Core sentiment analysis code:

import pandas as pd
from vaderSentiment.vaderSentiment import SentimentIntensityAnalyzer
import re

# Initialize VADER
analyzer = SentimentIntensityAnalyzer()

def preprocess_text(text):
    # Remove URLs, mentions, hashtags
    text = re.sub(r'http\S+|www\S+|@\w+|#\w+', '', text)
    # Remove special characters
    text = re.sub(r'[^a-zA-Z\s]', '', text)
    return text.lower().strip()

def get_sentiment(text):
    scores = analyzer.polarity_scores(text)
    if scores['compound'] >= 0.05:
        return 'positive'
    elif scores['compound'] <= -0.05:
        return 'negative'
    else:
        return 'neutral'

# Apply to dataset
df['clean_text'] = df['text'].apply(preprocess_text)
df['sentiment'] = df['clean_text'].apply(get_sentiment)
df['sentiment_score'] = df['clean_text'].apply(
    lambda x: analyzer.polarity_scores(x)['compound']
)

Sentiment Trends Dashboard

Interactive sentiment visualization will be embedded here

Actionable Recommendations

Based on the analysis, three priority actions were identified:

1. Improve Customer Support Response Time

Implement chatbot for common queries and expand support team to reduce wait times from 48 hours to 4 hours. This addressed the #1 source of negative sentiment.

2. Enhance Battery Performance

Prioritize battery optimization in next software update and communicate improvement timeline to customers. This addressed the most frequently requested feature.

3. Address Shipping Issues

Partner with alternative logistics providers and provide proactive shipping updates to customers. This would prevent the post-launch sentiment spike in future product releases.

Business Impact

  • All recommendations implemented within 6 weeks of presentation
  • Customer satisfaction score improved from 3.2 to 4.1 stars (28% increase)
  • Negative sentiment decreased by 40% after addressing key issues
  • Support ticket volume reduced by 35% after chatbot deployment
  • Analysis framework adopted for ongoing monthly monitoring
  • Product team integrated sentiment tracking into development roadmap

Technical Challenges

The biggest challenge was handling sarcasm and context-dependent sentiment.

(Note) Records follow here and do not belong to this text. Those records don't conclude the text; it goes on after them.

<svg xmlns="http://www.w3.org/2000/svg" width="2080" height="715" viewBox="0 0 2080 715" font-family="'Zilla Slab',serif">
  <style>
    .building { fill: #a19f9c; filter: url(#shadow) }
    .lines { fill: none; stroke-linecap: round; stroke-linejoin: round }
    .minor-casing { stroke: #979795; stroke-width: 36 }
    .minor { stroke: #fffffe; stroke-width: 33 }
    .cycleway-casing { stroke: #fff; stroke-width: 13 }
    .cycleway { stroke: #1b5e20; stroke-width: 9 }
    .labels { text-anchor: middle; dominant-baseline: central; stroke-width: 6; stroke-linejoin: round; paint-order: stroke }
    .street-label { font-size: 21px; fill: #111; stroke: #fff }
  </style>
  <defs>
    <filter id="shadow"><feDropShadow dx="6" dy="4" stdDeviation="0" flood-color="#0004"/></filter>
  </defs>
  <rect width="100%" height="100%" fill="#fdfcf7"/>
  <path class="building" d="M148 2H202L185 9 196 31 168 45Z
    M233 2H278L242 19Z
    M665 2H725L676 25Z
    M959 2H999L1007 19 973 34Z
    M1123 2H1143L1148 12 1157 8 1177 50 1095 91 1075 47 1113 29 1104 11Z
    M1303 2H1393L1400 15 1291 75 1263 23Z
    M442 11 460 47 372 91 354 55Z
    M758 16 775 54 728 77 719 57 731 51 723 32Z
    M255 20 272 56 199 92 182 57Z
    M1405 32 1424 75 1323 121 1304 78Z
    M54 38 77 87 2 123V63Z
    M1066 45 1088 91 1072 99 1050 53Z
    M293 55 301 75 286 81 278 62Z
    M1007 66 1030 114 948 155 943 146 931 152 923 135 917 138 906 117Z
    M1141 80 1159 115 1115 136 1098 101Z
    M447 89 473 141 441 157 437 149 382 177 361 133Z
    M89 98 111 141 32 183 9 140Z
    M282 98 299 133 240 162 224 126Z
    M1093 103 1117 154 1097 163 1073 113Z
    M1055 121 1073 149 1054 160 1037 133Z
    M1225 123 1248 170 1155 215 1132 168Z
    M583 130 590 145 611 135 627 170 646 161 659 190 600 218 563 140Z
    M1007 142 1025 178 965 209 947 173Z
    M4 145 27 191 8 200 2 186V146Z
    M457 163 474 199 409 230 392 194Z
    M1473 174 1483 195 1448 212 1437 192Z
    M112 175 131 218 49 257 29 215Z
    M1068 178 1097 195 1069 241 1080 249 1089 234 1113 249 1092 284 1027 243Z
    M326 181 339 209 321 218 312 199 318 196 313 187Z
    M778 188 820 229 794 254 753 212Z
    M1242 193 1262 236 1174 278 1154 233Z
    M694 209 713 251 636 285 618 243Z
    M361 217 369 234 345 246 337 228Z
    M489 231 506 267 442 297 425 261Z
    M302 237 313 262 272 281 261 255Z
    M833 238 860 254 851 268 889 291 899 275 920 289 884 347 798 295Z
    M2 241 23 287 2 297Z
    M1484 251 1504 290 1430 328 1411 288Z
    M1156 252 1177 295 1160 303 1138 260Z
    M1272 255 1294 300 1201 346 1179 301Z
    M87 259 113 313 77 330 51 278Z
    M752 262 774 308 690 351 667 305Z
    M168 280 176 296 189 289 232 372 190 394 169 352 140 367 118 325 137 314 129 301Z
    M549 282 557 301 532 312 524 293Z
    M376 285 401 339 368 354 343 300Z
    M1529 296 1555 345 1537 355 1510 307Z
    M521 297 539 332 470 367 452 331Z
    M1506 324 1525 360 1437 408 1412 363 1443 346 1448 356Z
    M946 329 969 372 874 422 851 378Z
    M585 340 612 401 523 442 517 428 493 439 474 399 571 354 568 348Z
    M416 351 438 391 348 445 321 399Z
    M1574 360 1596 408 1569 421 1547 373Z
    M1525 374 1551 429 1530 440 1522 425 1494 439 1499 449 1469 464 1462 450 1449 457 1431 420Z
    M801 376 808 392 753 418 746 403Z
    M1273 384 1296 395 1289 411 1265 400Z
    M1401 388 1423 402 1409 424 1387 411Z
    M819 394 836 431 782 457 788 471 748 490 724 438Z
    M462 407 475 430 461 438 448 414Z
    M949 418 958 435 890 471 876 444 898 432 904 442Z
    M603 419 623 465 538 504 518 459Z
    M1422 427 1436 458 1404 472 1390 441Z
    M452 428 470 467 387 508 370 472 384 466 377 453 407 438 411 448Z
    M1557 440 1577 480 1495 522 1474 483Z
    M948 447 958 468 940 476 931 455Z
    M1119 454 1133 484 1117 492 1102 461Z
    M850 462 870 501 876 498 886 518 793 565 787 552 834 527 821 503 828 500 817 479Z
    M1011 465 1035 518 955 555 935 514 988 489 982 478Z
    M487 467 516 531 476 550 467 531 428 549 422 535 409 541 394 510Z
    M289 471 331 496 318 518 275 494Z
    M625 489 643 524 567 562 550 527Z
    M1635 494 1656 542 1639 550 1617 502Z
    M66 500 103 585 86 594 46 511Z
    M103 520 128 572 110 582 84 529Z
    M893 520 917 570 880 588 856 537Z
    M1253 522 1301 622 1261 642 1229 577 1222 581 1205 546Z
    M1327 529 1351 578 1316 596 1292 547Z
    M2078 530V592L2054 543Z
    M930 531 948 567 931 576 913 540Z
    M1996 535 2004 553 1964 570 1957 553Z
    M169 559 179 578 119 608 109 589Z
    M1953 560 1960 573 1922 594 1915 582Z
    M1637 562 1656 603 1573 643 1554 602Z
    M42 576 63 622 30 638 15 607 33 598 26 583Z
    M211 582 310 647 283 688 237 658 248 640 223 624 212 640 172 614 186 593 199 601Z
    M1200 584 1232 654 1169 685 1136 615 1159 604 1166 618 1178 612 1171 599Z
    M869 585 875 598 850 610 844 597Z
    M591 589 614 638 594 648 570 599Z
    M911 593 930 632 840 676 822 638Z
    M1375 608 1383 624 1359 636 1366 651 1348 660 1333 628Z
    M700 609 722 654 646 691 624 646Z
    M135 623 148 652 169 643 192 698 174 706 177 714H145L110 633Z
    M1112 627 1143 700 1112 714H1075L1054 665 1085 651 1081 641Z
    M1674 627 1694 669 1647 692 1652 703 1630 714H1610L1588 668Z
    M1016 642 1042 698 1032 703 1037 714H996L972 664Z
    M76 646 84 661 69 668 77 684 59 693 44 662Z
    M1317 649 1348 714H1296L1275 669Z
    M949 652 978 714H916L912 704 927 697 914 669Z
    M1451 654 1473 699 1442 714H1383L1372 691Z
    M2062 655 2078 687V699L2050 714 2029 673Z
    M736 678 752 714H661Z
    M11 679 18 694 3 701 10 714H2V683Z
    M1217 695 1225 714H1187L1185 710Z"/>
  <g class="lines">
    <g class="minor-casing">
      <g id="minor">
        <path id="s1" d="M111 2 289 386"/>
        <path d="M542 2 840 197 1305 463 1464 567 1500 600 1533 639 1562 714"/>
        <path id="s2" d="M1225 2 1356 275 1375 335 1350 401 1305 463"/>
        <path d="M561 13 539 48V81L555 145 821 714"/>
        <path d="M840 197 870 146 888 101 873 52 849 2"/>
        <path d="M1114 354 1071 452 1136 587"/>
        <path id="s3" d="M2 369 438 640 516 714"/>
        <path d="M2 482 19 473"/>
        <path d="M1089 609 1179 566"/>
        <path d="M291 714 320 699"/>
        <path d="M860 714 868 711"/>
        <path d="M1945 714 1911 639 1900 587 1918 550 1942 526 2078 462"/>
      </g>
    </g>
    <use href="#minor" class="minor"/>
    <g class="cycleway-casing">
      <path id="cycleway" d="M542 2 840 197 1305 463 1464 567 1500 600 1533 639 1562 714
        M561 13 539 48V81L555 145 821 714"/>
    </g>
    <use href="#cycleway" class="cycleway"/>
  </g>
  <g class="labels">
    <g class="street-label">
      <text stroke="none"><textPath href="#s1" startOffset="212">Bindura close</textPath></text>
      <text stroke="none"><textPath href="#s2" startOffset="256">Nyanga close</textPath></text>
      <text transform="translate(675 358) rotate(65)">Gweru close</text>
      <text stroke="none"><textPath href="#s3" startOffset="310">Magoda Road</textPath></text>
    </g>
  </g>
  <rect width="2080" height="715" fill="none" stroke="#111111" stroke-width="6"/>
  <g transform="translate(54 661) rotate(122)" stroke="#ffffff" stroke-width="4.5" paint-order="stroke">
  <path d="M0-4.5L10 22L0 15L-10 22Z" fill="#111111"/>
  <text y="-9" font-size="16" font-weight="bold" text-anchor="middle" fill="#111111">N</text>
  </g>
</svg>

For example, "Great, now it won't turn on" tested as positive due to the word "great" but was clearly negative.

This was addressed by:

  • Implementing custom rules for common sarcastic phrases
  • Manual review and labeling of 500+ ambiguous posts
  • Fine-tuning VADER's lexicon with domain-specific terms
  • Adding negation detection to improve accuracy

These improvements increased sentiment classification accuracy from 78% to 91%.

Lessons Learned

This project taught me that sentiment analysis is most powerful when combined with topic modeling. Understanding not just how people feel, but what they're talking about when they express those feelings, provides much richer insights.

It also reinforced the importance of continuous monitoring—sentiment isn't static, and tracking changes over time revealed patterns (like the shipping spike) that a one-time analysis would have missed.